> Written task
Would you restate all of the entries verbatim, minus any images?

Records excerpted from a collection:
^^^^
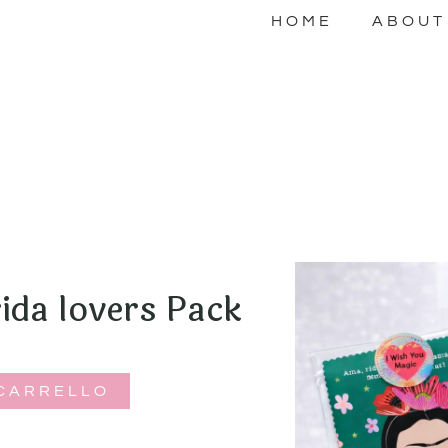
HOME
ABOUT
ida lovers Pack
 CARRELLO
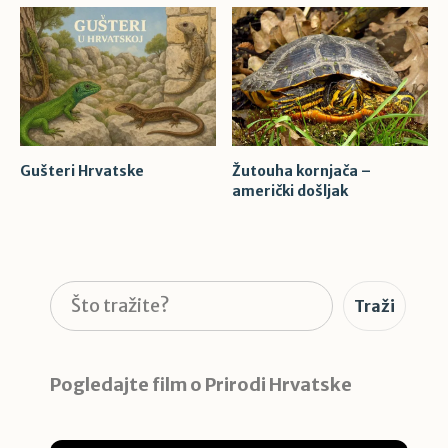
Gušteri Hrvatske
Žutouha kornjača –
američki došljak
Pretraga
Traži
Pogledajte film o Prirodi Hrvatske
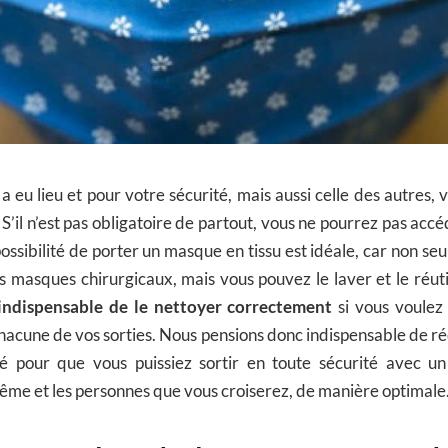
 eu lieu et pour votre sécurité, mais aussi celle des autres,
’il n’est pas obligatoire de partout, vous ne pourrez pas accé
possibilité de porter un masque en tissu est idéale, car non seu
s masques chirurgicaux, mais vous pouvez le laver et le réutili
 indispensable de le nettoyer correctement
si vous voulez 
chacune de vos sorties. Nous pensions donc indispensable de ré
ité pour que vous puissiez sortir en toute sécurité avec 
me et les personnes que vous croiserez, de manière optimale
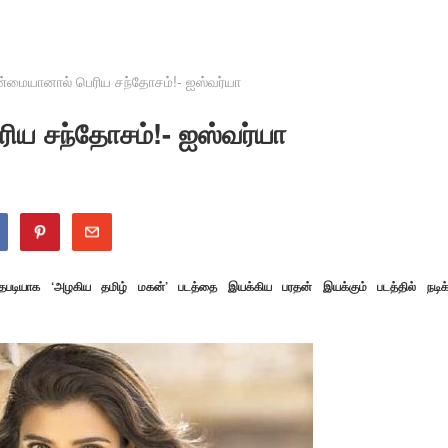
்மையானால் பெரிய சந்தோசம்!- ஐஸ்வர்யா
ிய சந்தோசம்!- ஐஸ்வர்யா
ுத்தபடியாக ‘அழகிய தமிழ் மகன்’ படத்தை இயக்கிய பரதன் இயக்கும் படத்தில் நடிக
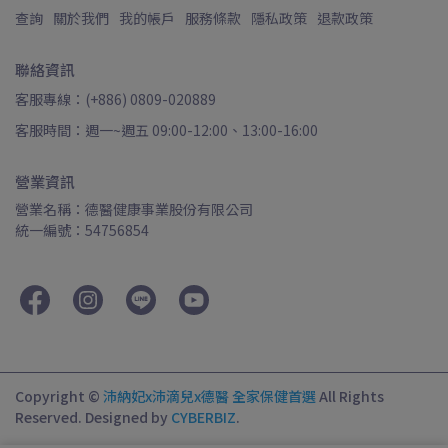
查詢
關於我們
我的帳戶
服務條款
隱私政策
退款政策
聯絡資訊
客服專線：(+886) 0809-020889
客服時間：週一~週五 09:00-12:00、13:00-16:00
營業資訊
營業名稱：德醫健康事業股份有限公司
統一編號：54756854
Copyright ©
沛納妃x沛滴兒x德醫 全家保健首選
All Rights
Reserved.
Designed by
CYBERBIZ
.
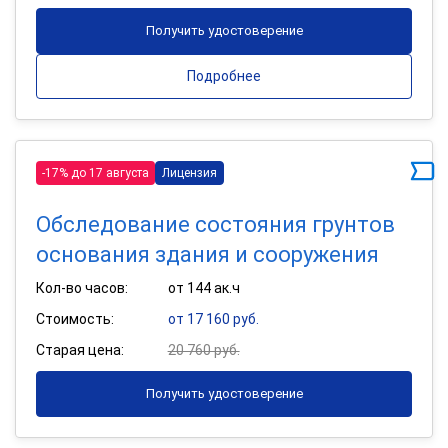
Получить удостоверение
Подробнее
-17% до 17 августа
Лицензия
Обследование состояния грунтов
основания здания и сооружения
Кол-во часов:
от 144 ак.ч
Стоимость:
от 17 160 руб.
Старая цена:
20 760 руб.
Получить удостоверение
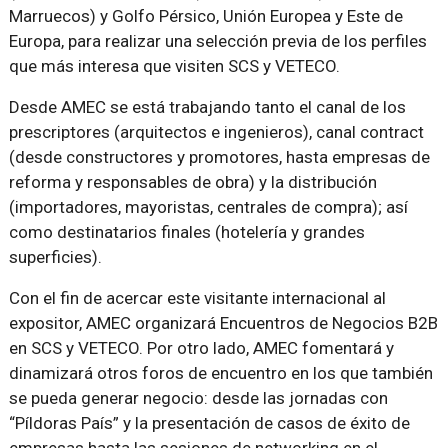
Marruecos) y Golfo Pérsico, Unión Europea y Este de
Europa, para realizar una selección previa de los perfiles
que más interesa que visiten SCS y VETECO.
Desde AMEC se está trabajando tanto el canal de los
prescriptores (arquitectos e ingenieros), canal contract
(desde constructores y promotores, hasta empresas de
reforma y responsables de obra) y la distribución
(importadores, mayoristas, centrales de compra); así
como destinatarios finales (hotelería y grandes
superficies).
Con el fin de acercar este visitante internacional al
expositor, AMEC organizará Encuentros de Negocios B2B
en SCS y VETECO. Por otro lado, AMEC fomentará y
dinamizará otros foros de encuentro en los que también
se pueda generar negocio: desde las jornadas con
“Píldoras País” y la presentación de casos de éxito de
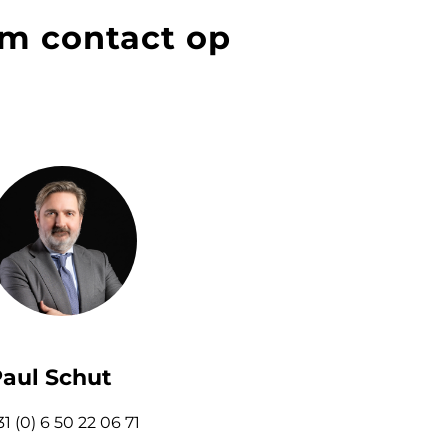
m contact op
aul Schut
31 (0) 6 50 22 06 71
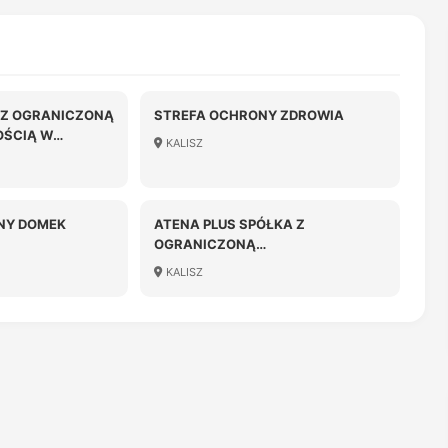
A Z OGRANICZONĄ
STREFA OCHRONY ZDROWIA
OŚCIĄ W
KALISZ
NY DOMEK
ATENA PLUS SPÓŁKA Z
OGRANICZONĄ
ODPOWIEDZIALNOŚCIĄ
KALISZ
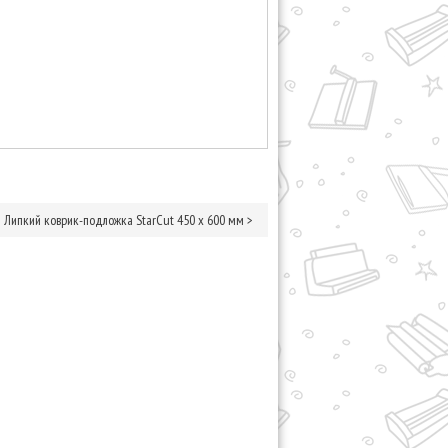
Липкий коврик-подложка StarCut 450 x 600 мм
>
^^^^
> Your response
HOME
ABOUT
ida lovers Pack
 CARRELLO
Gušteri Hrvatske
Žutouha kornjača –
američki došljak
Pretraga
Traži
Pogledajte film o Prirodi Hrvatske
 eu lieu et pour votre sécurité, mais aussi celle des autres,
’il n’est pas obligatoire de partout, vous ne pourrez pas accé
possibilité de porter un masque en tissu est idéale, car non seu
s masques chirurgicaux, mais vous pouvez le laver et le réutili
 indispensable de le nettoyer correctement
si vous voulez 
chacune de vos sorties. Nous pensions donc indispensable de ré
ité pour que vous puissiez sortir en toute sécurité avec 
me et les personnes que vous croiserez, de manière optimale
்மையானால் பெரிய சந்தோசம்!- ஐஸ்வர்யா
ிய சந்தோசம்!- ஐஸ்வர்யா
ுத்தபடியாக ‘அழகிய தமிழ் மகன்’ படத்தை இயக்கிய பரதன் இயக்கும் படத்தில் நடிக
查詢
關於我們
我的帳戶
服務條款
隱私政策
退款政策
聯絡資訊
客服專線：(+886) 0809-020889
客服時間：週一~週五 09:00-12:00、13:00-16:00
營業資訊
營業名稱：德醫健康事業股份有限公司
統一編號：54756854
Copyright ©
沛納妃x沛滴兒x德醫 全家保健首選
All Rights
Reserved.
Designed by
CYBERBIZ
.
Получить удостоверение
Подробнее
-17% до 17 августа
Лицензия
Обследование состояния грунтов
основания здания и сооружения
Кол-во часов:
от 144 ак.ч
Стоимость:
от 17 160 руб.
Старая цена:
20 760 руб.
Получить удостоверение
Marruecos) y Golfo Pérsico, Unión Europea y Este de
Europa, para realizar una selección previa de los perfiles
que más interesa que visiten SCS y VETECO.
Desde AMEC se está trabajando tanto el canal de los
prescriptores (arquitectos e ingenieros), canal contract
(desde constructores y promotores, hasta empresas de
reforma y responsables de obra) y la distribución
(importadores, mayoristas, centrales de compra); así
como destinatarios finales (hotelería y grandes
superficies).
Con el fin de acercar este visitante internacional al
expositor, AMEC organizará Encuentros de Negocios B2B
en SCS y VETECO. Por otro lado, AMEC fomentará y
dinamizará otros foros de encuentro en los que también
se pueda generar negocio: desde las jornadas con
“Píldoras País” y la presentación de casos de éxito de
m contact op
aul Schut
31 (0) 6 50 22 06 71
A Z OGRANICZONĄ
STREFA OCHRONY ZDROWIA
OŚCIĄ W
KALISZ
NY DOMEK
ATENA PLUS SPÓŁKA Z
OGRANICZONĄ
ODPOWIEDZIALNOŚCIĄ
KALISZ
Липкий коврик-подложка StarCut 450 x 600 мм
>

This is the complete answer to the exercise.